Transcribe the stretch of entries below from the line with "ring pip: (943, 690)" through the line with "middle mcp: (1207, 678)", exactly and with both ends included; leave out all other lines.

◆ MATERIAL SUPPLIED
····················
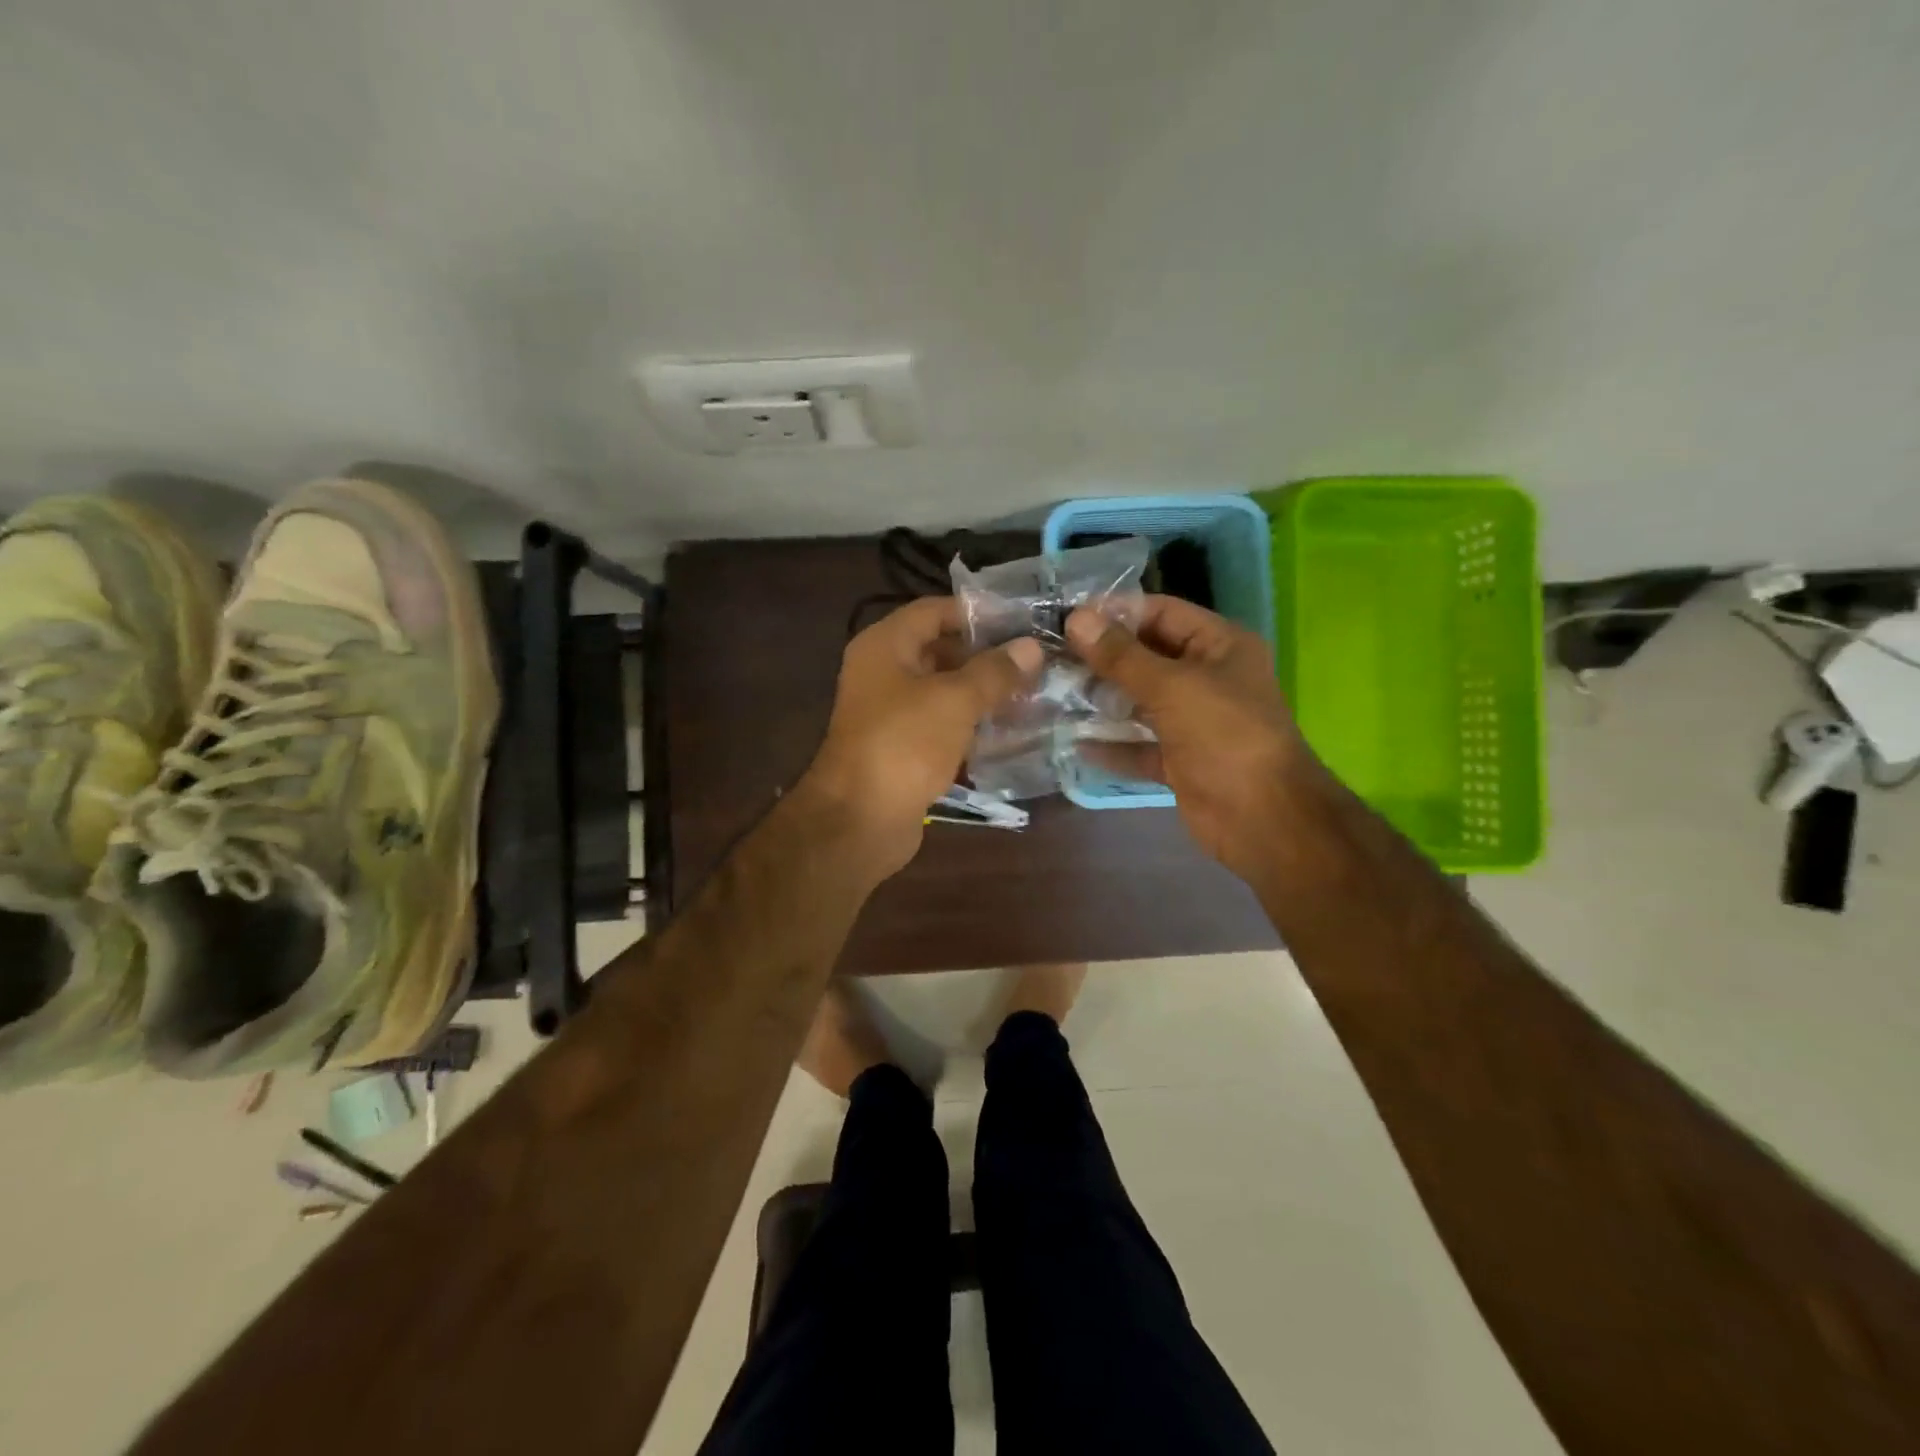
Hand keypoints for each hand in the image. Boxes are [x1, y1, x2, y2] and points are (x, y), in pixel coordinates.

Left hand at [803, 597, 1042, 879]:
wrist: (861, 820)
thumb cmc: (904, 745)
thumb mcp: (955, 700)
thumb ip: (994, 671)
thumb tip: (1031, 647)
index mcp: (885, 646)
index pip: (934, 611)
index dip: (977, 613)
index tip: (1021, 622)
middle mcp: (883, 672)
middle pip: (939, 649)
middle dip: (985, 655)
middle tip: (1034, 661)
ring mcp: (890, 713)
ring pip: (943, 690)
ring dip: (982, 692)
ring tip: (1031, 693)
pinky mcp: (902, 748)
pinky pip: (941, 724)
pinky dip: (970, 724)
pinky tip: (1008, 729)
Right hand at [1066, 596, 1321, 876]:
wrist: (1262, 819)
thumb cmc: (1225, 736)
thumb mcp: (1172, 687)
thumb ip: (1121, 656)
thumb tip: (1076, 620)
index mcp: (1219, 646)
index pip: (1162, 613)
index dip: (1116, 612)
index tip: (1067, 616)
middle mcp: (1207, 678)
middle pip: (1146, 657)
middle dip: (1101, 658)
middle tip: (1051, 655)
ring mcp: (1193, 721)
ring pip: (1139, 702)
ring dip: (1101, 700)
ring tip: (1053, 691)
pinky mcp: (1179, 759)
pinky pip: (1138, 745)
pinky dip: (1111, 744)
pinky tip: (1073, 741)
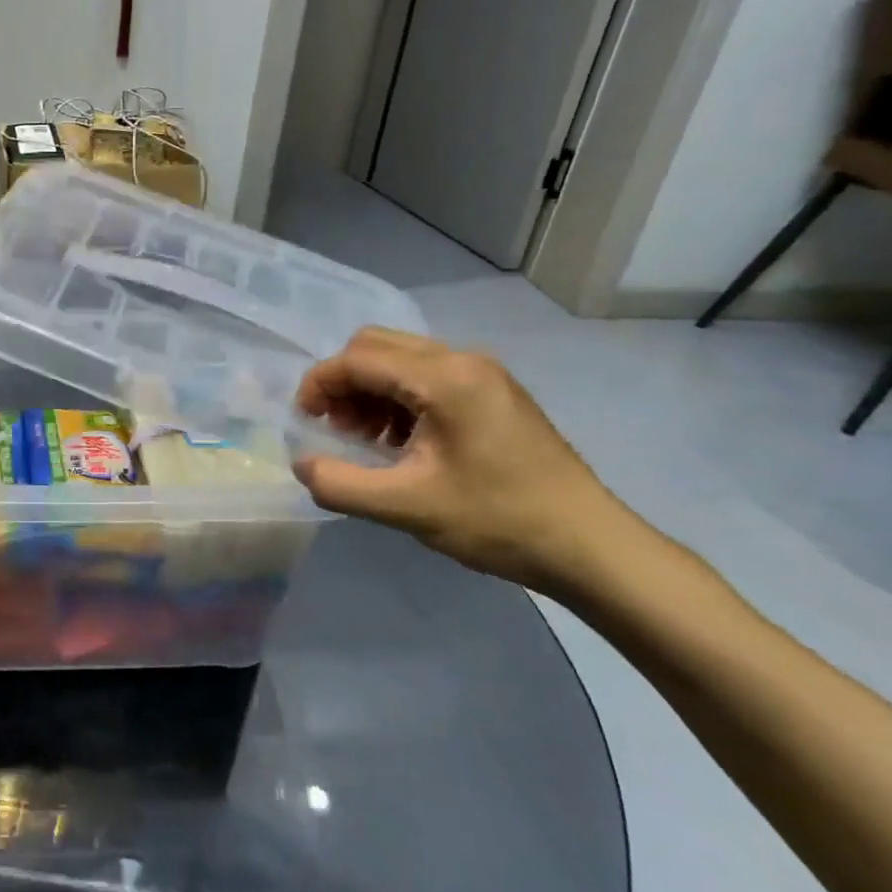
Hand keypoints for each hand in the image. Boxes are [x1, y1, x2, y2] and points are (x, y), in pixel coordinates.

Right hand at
····················
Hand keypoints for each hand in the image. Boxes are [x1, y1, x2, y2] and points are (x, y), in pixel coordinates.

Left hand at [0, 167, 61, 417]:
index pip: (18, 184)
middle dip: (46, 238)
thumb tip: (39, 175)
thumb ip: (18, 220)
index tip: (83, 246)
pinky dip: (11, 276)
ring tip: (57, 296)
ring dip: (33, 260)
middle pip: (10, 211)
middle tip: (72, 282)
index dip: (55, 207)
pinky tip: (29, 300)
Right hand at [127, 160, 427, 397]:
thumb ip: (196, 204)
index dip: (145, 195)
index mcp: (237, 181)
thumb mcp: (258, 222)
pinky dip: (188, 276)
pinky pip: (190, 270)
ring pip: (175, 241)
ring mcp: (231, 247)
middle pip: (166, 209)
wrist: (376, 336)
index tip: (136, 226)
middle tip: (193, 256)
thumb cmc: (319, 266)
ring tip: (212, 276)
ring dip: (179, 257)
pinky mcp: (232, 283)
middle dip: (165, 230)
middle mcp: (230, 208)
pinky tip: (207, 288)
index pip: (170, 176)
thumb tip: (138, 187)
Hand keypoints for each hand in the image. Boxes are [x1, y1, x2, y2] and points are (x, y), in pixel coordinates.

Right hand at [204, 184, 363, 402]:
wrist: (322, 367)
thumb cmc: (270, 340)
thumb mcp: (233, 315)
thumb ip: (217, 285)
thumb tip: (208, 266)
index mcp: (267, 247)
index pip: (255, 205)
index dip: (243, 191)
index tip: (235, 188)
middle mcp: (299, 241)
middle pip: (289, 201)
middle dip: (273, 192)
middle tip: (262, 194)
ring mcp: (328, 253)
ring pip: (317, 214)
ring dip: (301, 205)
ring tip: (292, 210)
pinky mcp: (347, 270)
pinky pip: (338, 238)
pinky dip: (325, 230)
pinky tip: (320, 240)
····················
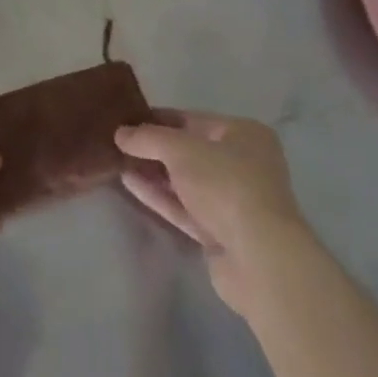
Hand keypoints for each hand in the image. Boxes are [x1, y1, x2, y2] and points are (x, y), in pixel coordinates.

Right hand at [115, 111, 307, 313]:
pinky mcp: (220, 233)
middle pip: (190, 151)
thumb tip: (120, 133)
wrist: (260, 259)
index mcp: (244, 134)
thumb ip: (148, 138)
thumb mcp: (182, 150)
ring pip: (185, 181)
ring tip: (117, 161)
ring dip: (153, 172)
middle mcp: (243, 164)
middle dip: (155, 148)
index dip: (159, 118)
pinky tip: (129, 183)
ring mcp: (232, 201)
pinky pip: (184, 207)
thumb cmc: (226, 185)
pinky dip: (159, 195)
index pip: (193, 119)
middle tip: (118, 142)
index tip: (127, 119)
····················
◆ SOLUTION
ring pip: (943, 690)
ring dip: (982, 692)
ring tip: (1031, 693)
pinky mcp: (902, 748)
pinky pip: (941, 724)
pinky dip: (970, 724)
pinky tip: (1008, 729)
Right hand at [1066, 596, 1321, 876]:
wrist: (1262, 819)
thumb cmc: (1225, 736)
thumb mcp: (1172, 687)
thumb ip: (1121, 656)
thumb tip: (1076, 620)
index mcp: (1219, 646)
index pip: (1162, 613)
index dip: (1116, 612)
index tip: (1067, 616)
middle mcp: (1207, 678)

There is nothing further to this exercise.